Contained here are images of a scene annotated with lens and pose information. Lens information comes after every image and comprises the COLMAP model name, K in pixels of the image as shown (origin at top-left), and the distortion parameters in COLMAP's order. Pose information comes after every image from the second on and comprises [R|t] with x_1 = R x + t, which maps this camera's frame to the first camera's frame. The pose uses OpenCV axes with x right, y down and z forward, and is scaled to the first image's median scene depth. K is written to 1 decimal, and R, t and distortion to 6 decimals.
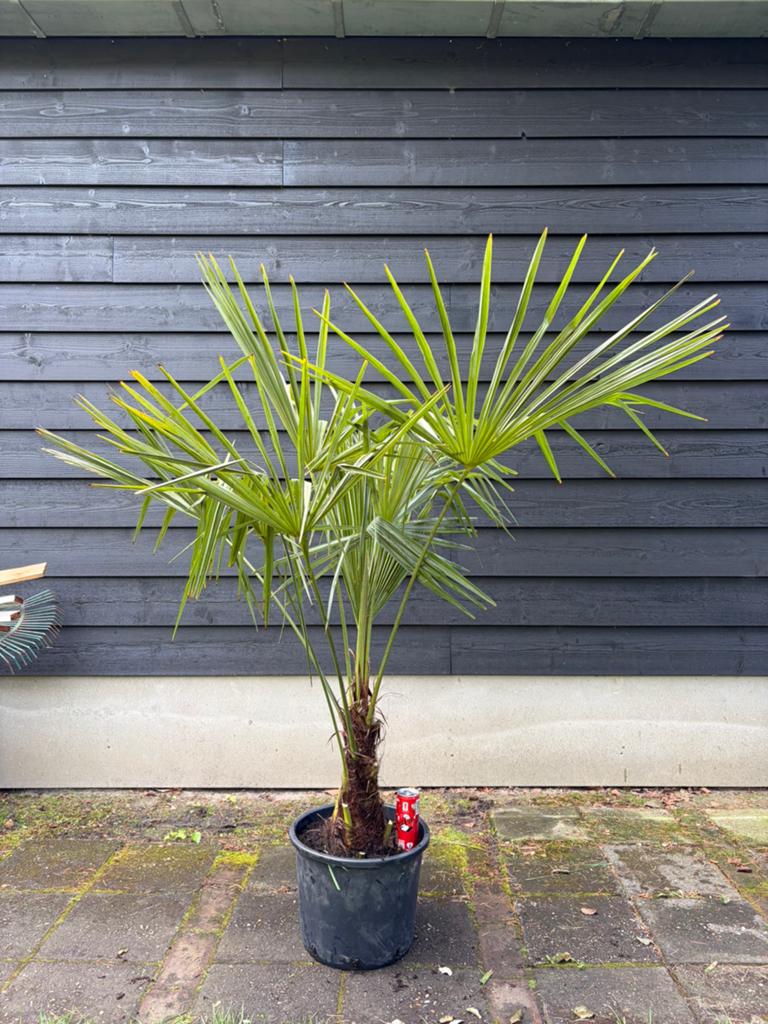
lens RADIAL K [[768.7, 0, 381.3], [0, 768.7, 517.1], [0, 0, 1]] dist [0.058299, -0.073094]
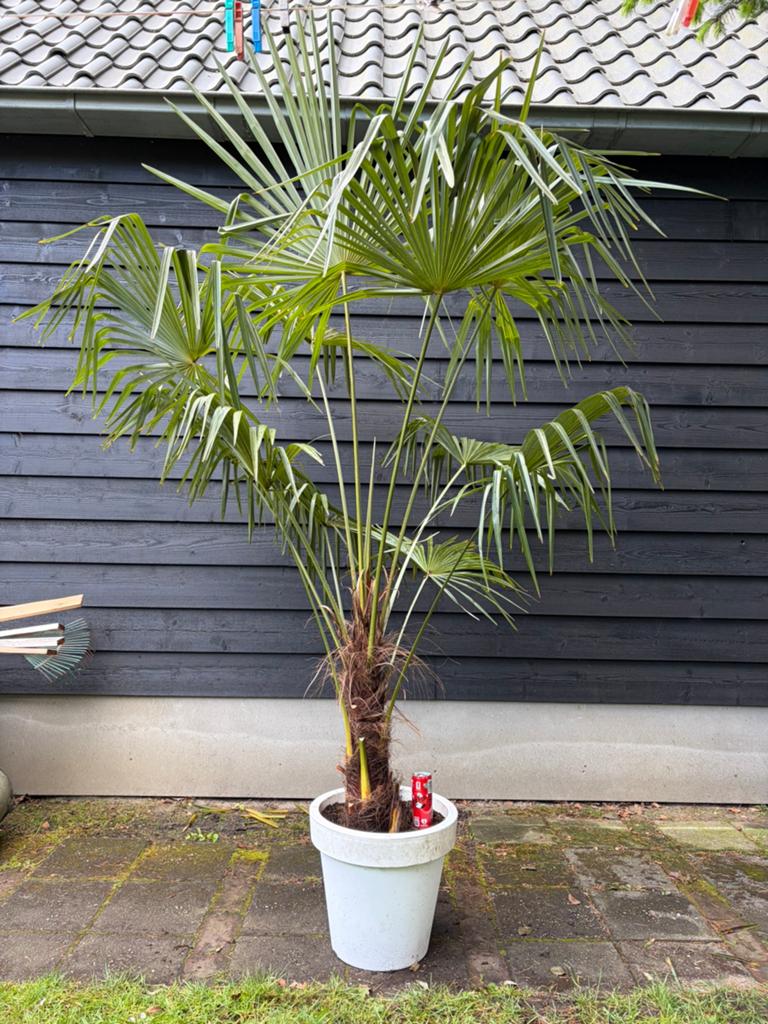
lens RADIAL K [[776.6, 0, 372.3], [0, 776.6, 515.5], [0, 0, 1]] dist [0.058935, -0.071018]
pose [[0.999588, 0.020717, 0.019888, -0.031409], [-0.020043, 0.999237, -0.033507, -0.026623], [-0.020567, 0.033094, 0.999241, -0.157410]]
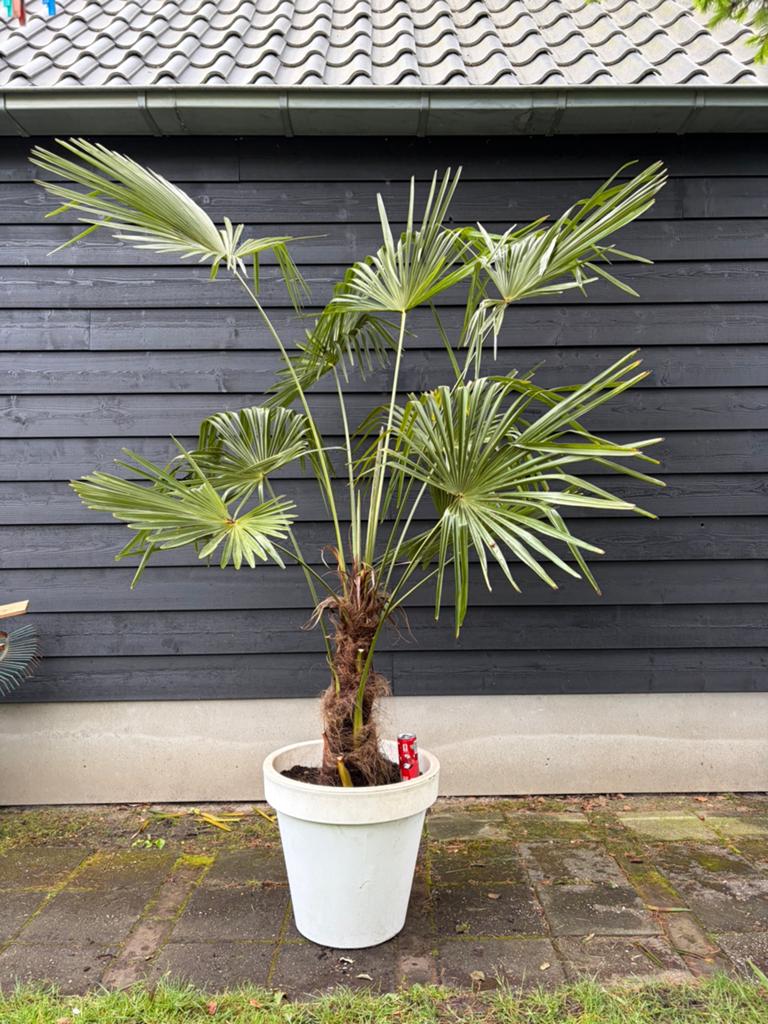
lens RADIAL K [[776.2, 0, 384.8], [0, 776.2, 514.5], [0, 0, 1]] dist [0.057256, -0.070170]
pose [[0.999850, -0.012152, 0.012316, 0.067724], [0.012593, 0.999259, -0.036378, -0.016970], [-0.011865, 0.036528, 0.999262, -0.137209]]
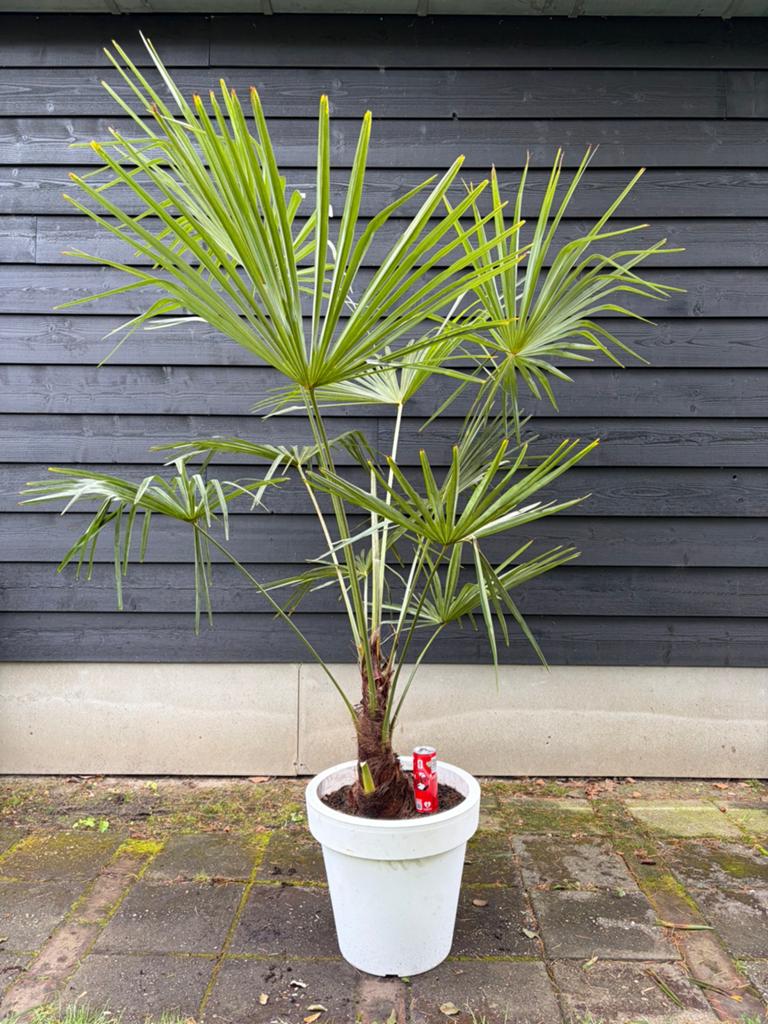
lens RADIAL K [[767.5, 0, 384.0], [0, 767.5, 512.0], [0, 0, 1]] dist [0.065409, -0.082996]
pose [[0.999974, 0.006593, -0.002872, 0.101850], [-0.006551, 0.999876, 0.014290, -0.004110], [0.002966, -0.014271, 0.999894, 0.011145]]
+---+
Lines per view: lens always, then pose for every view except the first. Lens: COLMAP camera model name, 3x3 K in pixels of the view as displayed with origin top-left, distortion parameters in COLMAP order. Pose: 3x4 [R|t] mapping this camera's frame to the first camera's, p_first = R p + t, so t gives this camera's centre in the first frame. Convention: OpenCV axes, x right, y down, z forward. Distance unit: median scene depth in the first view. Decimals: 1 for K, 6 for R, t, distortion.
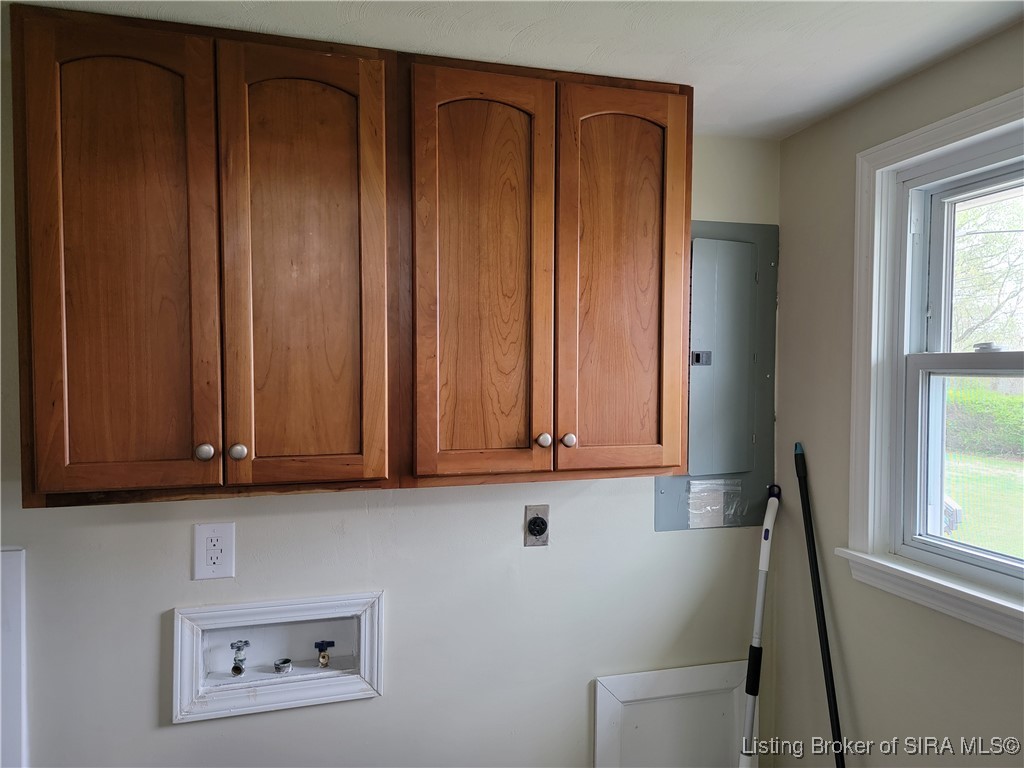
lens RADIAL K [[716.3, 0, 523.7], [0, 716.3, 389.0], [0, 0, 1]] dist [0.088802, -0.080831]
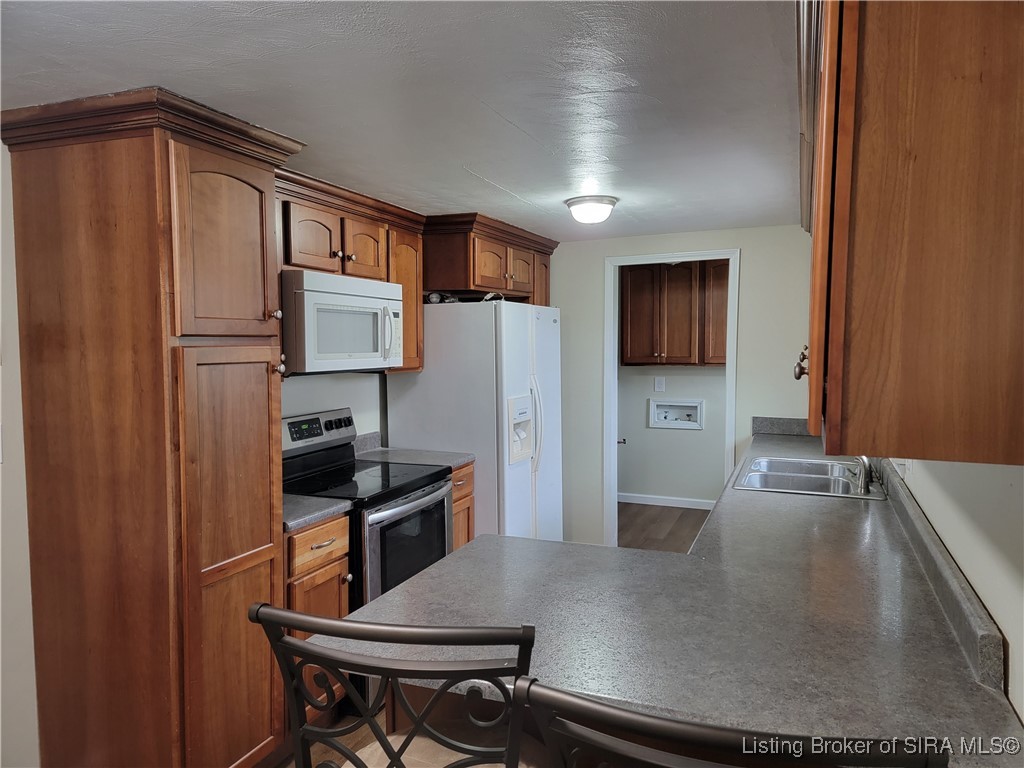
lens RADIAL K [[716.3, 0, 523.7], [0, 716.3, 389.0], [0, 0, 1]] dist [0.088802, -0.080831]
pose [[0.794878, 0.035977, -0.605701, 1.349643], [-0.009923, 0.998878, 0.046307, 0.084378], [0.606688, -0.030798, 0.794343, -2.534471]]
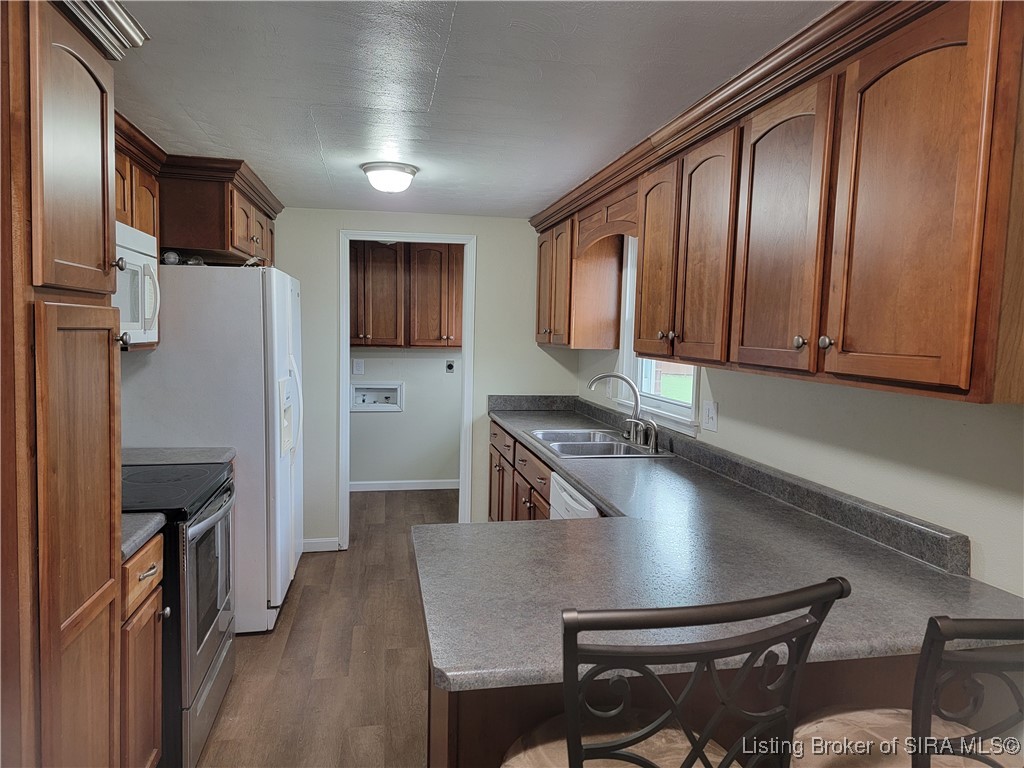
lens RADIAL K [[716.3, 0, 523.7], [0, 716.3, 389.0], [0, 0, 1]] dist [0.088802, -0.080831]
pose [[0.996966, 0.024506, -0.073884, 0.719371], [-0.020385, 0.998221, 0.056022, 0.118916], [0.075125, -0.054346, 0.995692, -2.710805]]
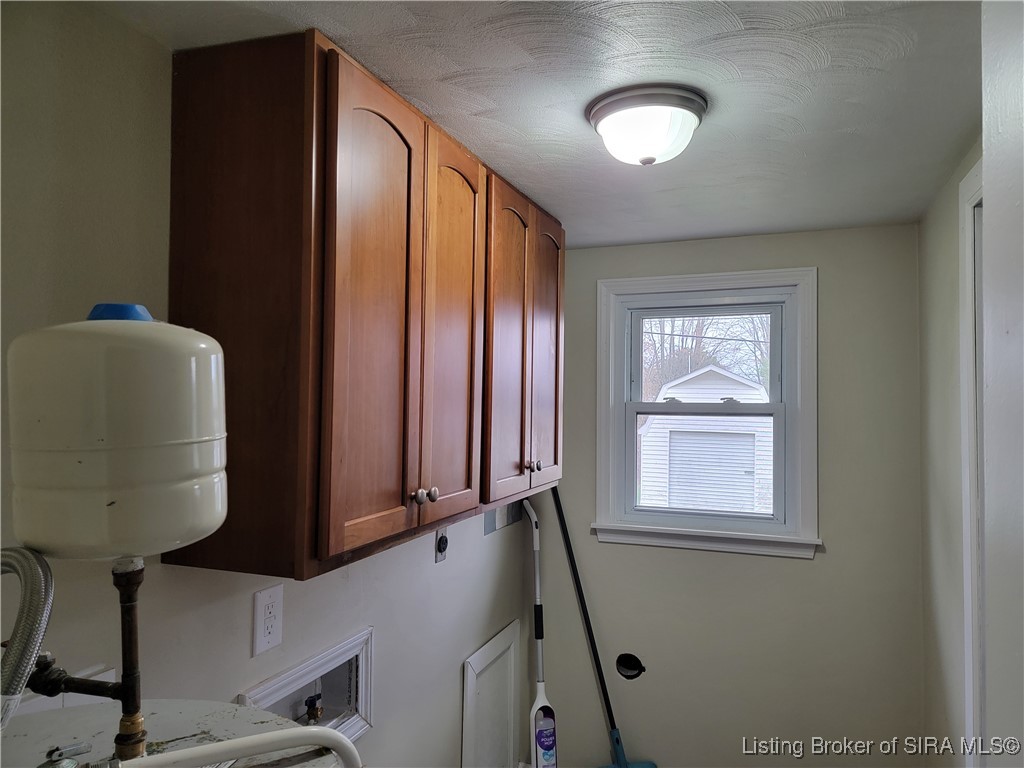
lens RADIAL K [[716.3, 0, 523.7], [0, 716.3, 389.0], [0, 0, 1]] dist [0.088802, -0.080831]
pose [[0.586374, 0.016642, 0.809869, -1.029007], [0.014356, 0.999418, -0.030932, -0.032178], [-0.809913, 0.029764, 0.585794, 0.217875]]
+---+
Exercise instructions: Can you rewrite the stretch from the line that contains "Contained here are" through the line that contains "0.036528, 0.999262, -0.137209]]", with "scene" replaced by "setting" and everything else unchanged? Leave the pictures out of your answer.

Written solution:
Contained here are images of a setting annotated with lens and pose information. Lens information comes after every image and comprises the COLMAP model name, K in pixels of the image as shown (origin at top-left), and the distortion parameters in COLMAP's order. Pose information comes after every image from the second on and comprises [R|t] with x_1 = R x + t, which maps this camera's frame to the first camera's frame. The pose uses OpenCV axes with x right, y down and z forward, and is scaled to the first image's median setting depth. K is written to 1 decimal, and R, t and distortion to 6 decimals.
lens RADIAL K [[768.7, 0, 381.3], [0, 768.7, 517.1], [0, 0, 1]] dist [0.058299, -0.073094]
lens RADIAL K [[776.6, 0, 372.3], [0, 776.6, 515.5], [0, 0, 1]] dist [0.058935, -0.071018]
pose [[0.999588, 0.020717, 0.019888, -0.031409], [-0.020043, 0.999237, -0.033507, -0.026623], [-0.020567, 0.033094, 0.999241, -0.157410]]
lens RADIAL K [[776.2, 0, 384.8], [0, 776.2, 514.5], [0, 0, 1]] dist [0.057256, -0.070170]
pose [[0.999850, -0.012152, 0.012316, 0.067724], [0.012593, 0.999259, -0.036378, -0.016970], [-0.011865, 0.036528, 0.999262, -0.137209]]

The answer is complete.